Dan Boudreau, who helped plan the menu, said the owner Ronnie Zold has actually been smoking meat at the restaurant for a year, but he recently expanded the restaurant to include a larger smokehouse that he can run every day.
“He was using an older smoker, but just got a new seven-foot smoker that runs on wood, charcoal and natural gas,” Boudrea said. “So our menu will feature our smokehouse menu items every day.”
Prior to buying the larger smoker, Zold was only able to smoke meat on Saturday.
“The trick to really good barbecue and smoking meat — and it’s really a craft — is practice and learning from failing,” Boudreau said. “You have to go slow and you have to have the right piece of meat.
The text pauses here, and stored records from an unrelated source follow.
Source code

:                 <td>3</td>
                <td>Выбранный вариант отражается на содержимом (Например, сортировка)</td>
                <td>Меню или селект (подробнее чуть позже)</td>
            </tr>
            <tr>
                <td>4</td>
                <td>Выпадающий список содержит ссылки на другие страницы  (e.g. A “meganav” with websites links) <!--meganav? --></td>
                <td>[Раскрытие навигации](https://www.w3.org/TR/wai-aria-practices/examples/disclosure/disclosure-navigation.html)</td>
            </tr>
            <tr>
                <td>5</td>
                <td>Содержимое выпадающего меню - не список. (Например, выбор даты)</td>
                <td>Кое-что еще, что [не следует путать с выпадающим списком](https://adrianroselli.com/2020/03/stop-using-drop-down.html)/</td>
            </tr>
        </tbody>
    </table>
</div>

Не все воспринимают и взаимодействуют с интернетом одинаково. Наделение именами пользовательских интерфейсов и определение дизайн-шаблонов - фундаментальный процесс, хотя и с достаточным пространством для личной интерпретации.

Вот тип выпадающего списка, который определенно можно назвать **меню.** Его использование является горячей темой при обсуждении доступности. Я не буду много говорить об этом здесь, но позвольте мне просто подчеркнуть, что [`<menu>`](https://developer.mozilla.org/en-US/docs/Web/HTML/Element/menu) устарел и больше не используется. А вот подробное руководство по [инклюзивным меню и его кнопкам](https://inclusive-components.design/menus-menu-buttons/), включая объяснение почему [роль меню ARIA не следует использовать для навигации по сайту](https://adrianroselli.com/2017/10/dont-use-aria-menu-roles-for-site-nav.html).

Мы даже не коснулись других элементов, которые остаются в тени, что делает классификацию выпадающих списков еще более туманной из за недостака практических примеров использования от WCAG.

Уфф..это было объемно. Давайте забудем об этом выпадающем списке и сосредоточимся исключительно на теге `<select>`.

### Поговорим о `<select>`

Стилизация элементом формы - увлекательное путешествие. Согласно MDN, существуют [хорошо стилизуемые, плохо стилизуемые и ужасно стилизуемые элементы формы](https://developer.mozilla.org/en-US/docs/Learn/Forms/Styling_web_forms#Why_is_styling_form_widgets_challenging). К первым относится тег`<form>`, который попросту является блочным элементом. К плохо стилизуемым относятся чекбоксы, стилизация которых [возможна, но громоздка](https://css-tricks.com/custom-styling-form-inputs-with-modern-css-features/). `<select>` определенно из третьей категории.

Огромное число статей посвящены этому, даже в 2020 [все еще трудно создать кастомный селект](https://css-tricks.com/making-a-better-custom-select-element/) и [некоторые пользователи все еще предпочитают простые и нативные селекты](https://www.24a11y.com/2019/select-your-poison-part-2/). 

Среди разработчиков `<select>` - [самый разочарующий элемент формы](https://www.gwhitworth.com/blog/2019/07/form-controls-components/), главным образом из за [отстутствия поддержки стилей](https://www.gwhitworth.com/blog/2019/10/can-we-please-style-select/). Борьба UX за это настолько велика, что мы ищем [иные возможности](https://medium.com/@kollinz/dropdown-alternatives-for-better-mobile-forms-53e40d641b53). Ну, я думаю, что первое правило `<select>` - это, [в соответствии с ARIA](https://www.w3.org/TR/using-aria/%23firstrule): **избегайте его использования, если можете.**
It has to be a good cut.”
The menu reflects what the restaurant has learned to do well and fits into a niche of items people wouldn’t ordinarily make for themselves at home. Featured sandwiches include: corned beef, Reubens, smokehouse pork, beef brisket and smokehouse chicken. They will also offer several types of nacho plates including buffalo chicken nachos, sweet potato BBQ nachos, smokehouse nachos, and Irish Nachos.
“We wanted to offer something that was a little harder to find and we know there aren’t that many smokehouses in the area,” Boudreau said. “The menu is smokehouse, grill, American, but still mid-scale tavern fare.”